Même si la réinsertion socioprofessionnelle est la principale mission de Renaissance, l’organisme se distingue aussi par ses volets écologique et économique. Une fois collectés par Renaissance dans l’un de ses 13 centres de dons, 17 boutiques et librairies et 39 boîtes de dons du Grand Montréal, les vêtements, livres, articles de décoration et autres accessoires sont triés et mis en vente dans les magasins. Les invendus sont ensuite écoulés au centre de liquidation. « Là, c’est complètement fou, on s’arrache carrément les vêtements des mains, s’exclame Pierre Legault. On y trouve beaucoup de petits exportateurs qui envoient la marchandise dans d’autres pays, mais aussi des propriétaires de friperies de l’avenue du Mont-Royal qui s’approvisionnent là, car c’est pas cher. » Et quand il reste encore des invendus, ils sont mis en ballots et liquidés au poids.
Tout ce processus permet ainsi à des milliers de tonnes de biens (près de 9 000 cette année) d’avoir une seconde vie et d’être détournés des sites d’enfouissement. Il permet aussi de financer à 83 % la mission sociale de Renaissance (le reste du financement vient d’Emploi-Québec) et d’offrir à des familles au budget serré l’occasion d’acheter un manteau d’hiver à 15 $ au lieu de 100 $.
« Mais vous savez, ce ne sont plus que les personnes à faible revenu qui viennent chez nous, fait remarquer Pierre Legault. Notre clientèle a changé au fil des années. Le tabou d’acheter usagé est tombé, avec l’arrivée de la simplicité volontaire et de la conscience environnementale. »
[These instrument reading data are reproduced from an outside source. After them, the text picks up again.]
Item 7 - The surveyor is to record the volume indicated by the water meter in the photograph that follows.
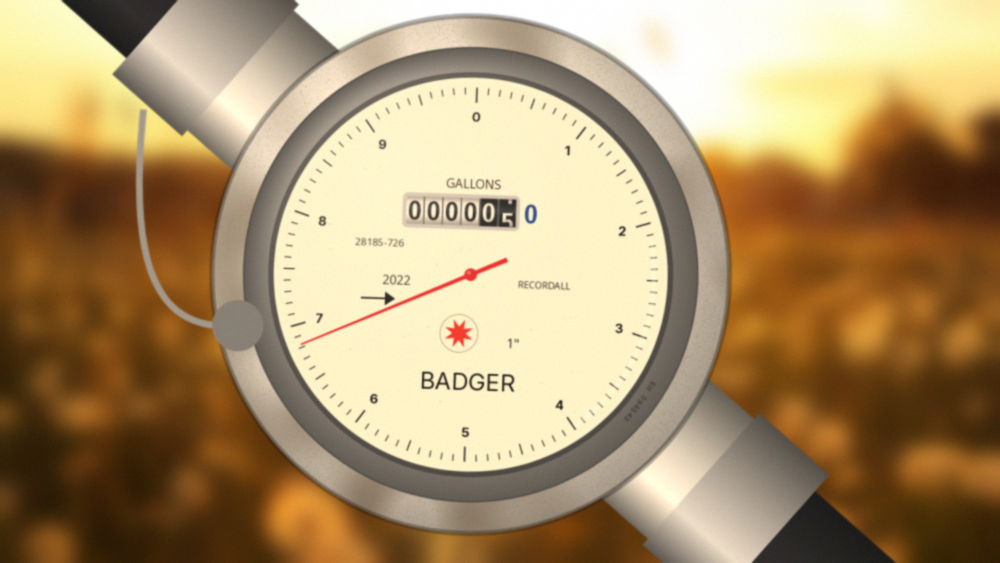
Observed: 46.8 gal
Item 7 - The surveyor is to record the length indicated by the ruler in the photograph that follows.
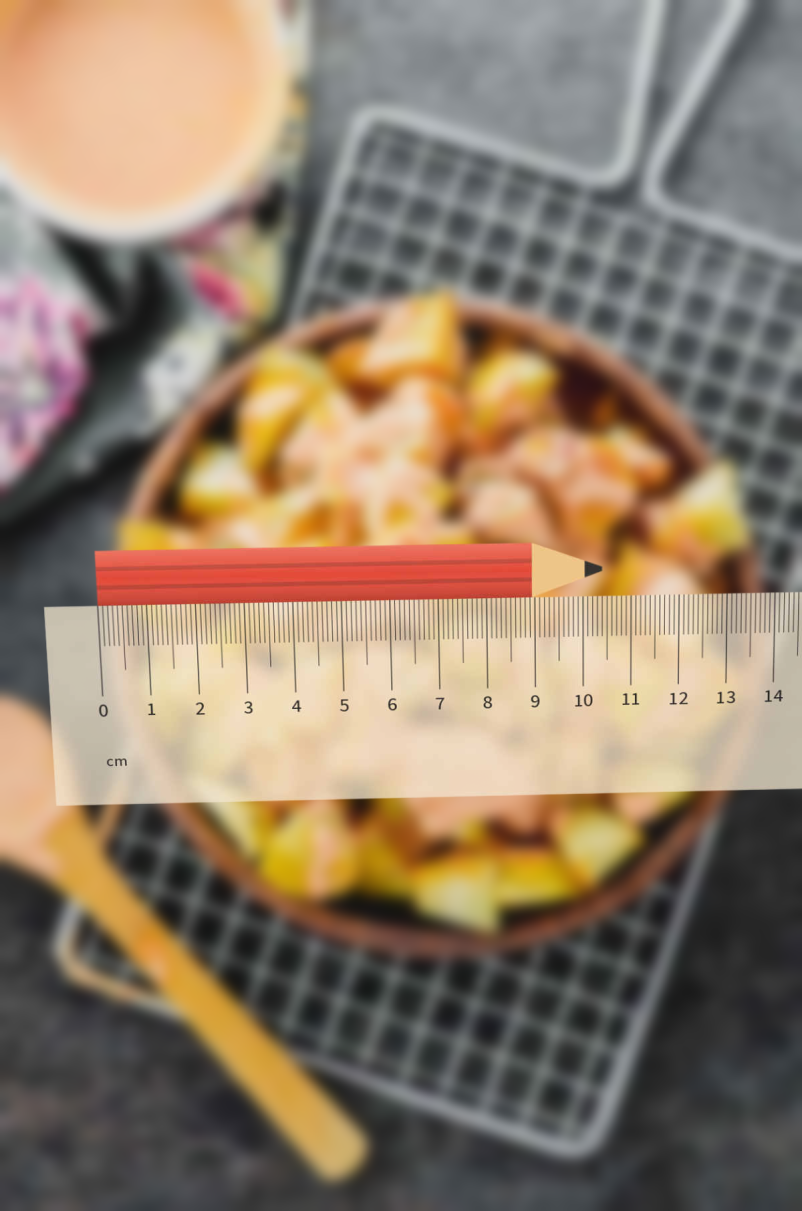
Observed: 10.4 cm
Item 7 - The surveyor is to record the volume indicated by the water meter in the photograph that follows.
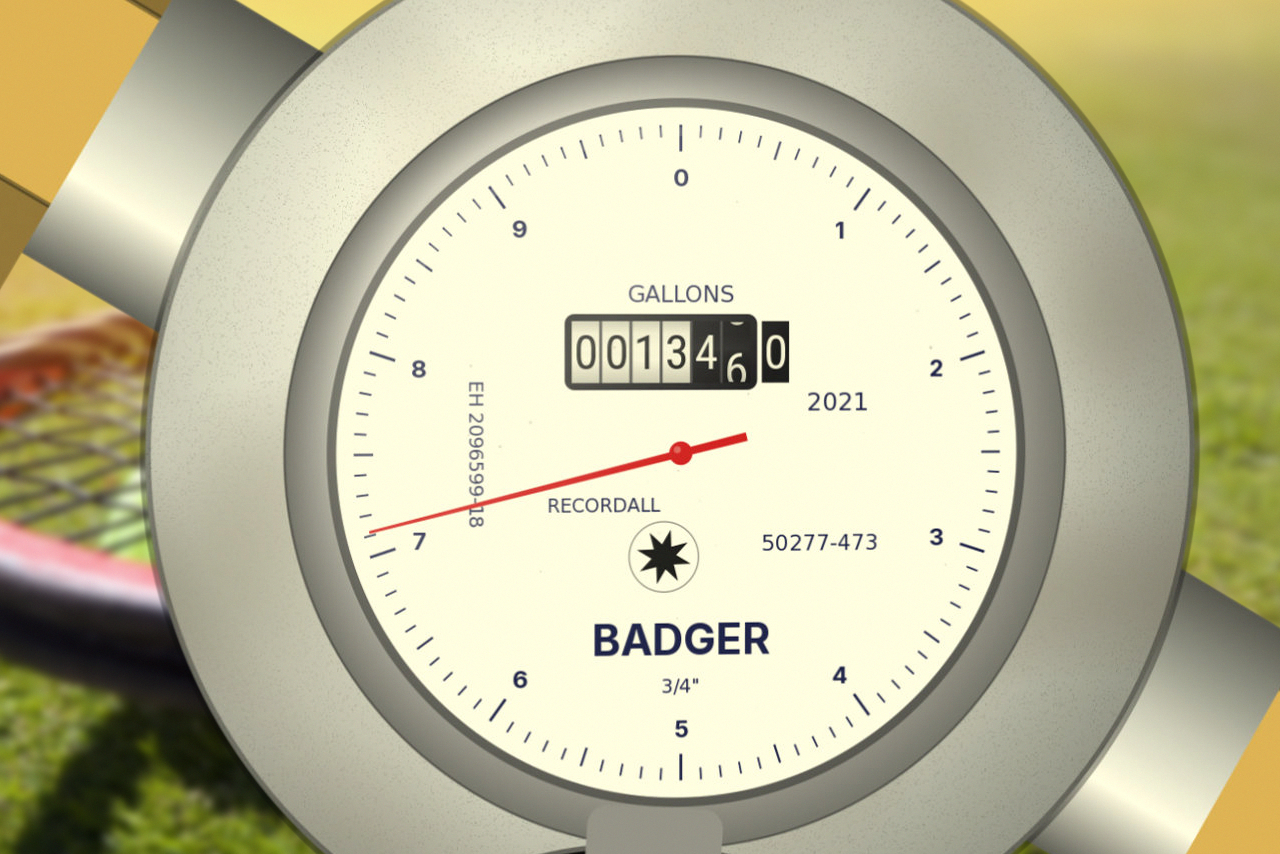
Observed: 13457.1 gal
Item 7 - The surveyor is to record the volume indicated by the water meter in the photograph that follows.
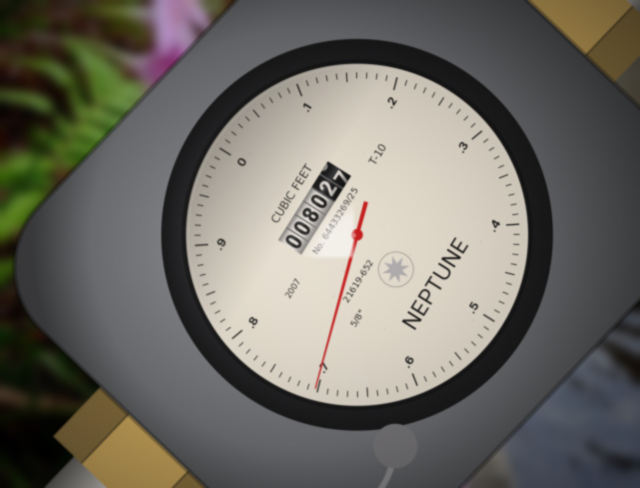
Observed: 8026.70 ft³
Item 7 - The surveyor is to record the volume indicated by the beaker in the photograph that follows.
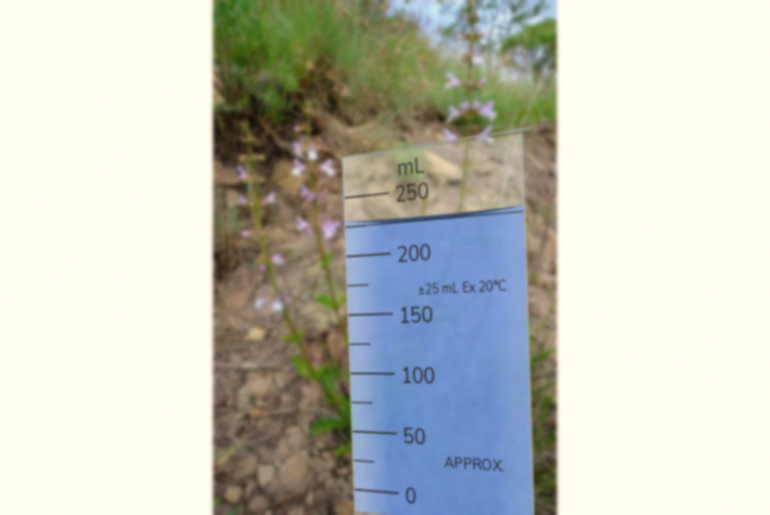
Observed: 225 mL
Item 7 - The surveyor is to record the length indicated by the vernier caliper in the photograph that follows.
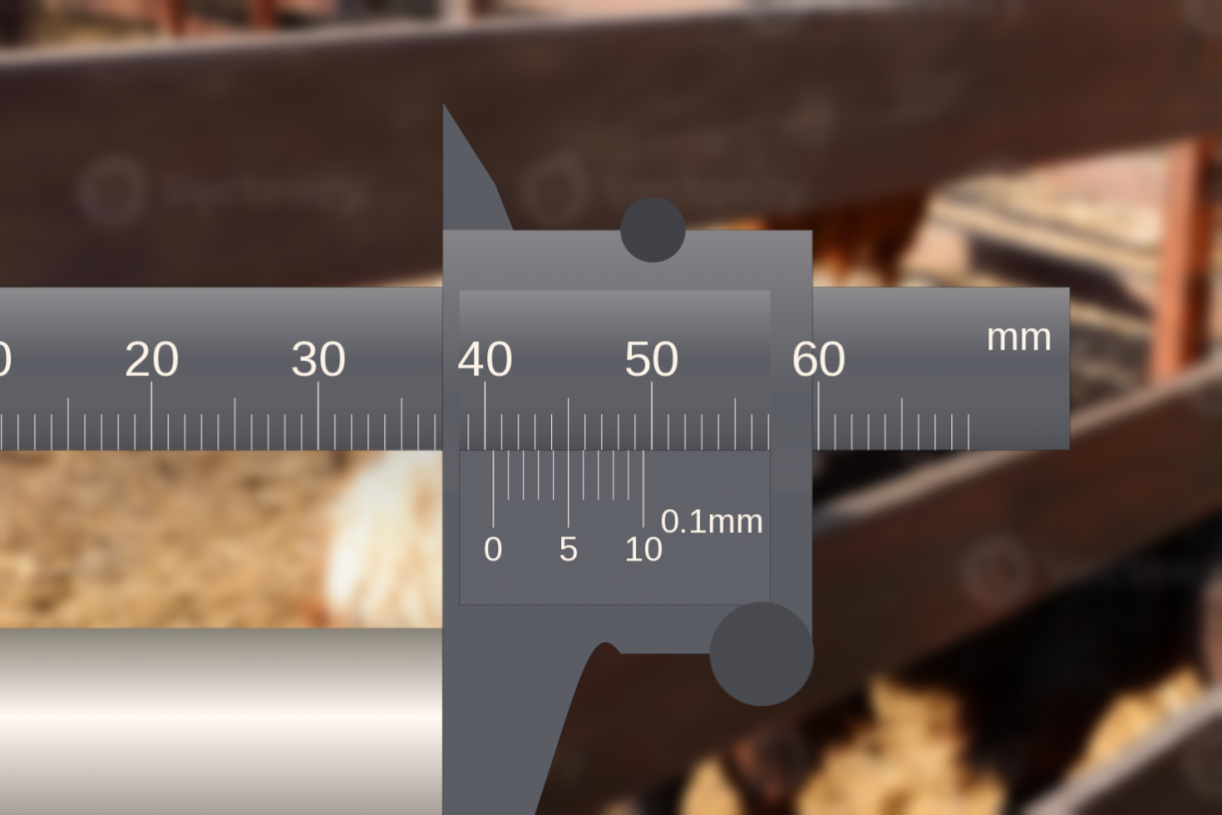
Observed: 40.5 mm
Ainsi, de nos jours, on croise dans les magasins Renaissance des jeunes qui y organisent des « sorties de magasinage », ou encore des professionnels sans soucis d’argent qui farfouillent dans les rayons à la recherche d’un beau jeans. Clients et donateurs (près d’un demi-million !) font donc aujourd’hui partie d’une même communauté, constate avec joie Pierre Legault. Comme quoi chez Renaissance tout le monde y gagne.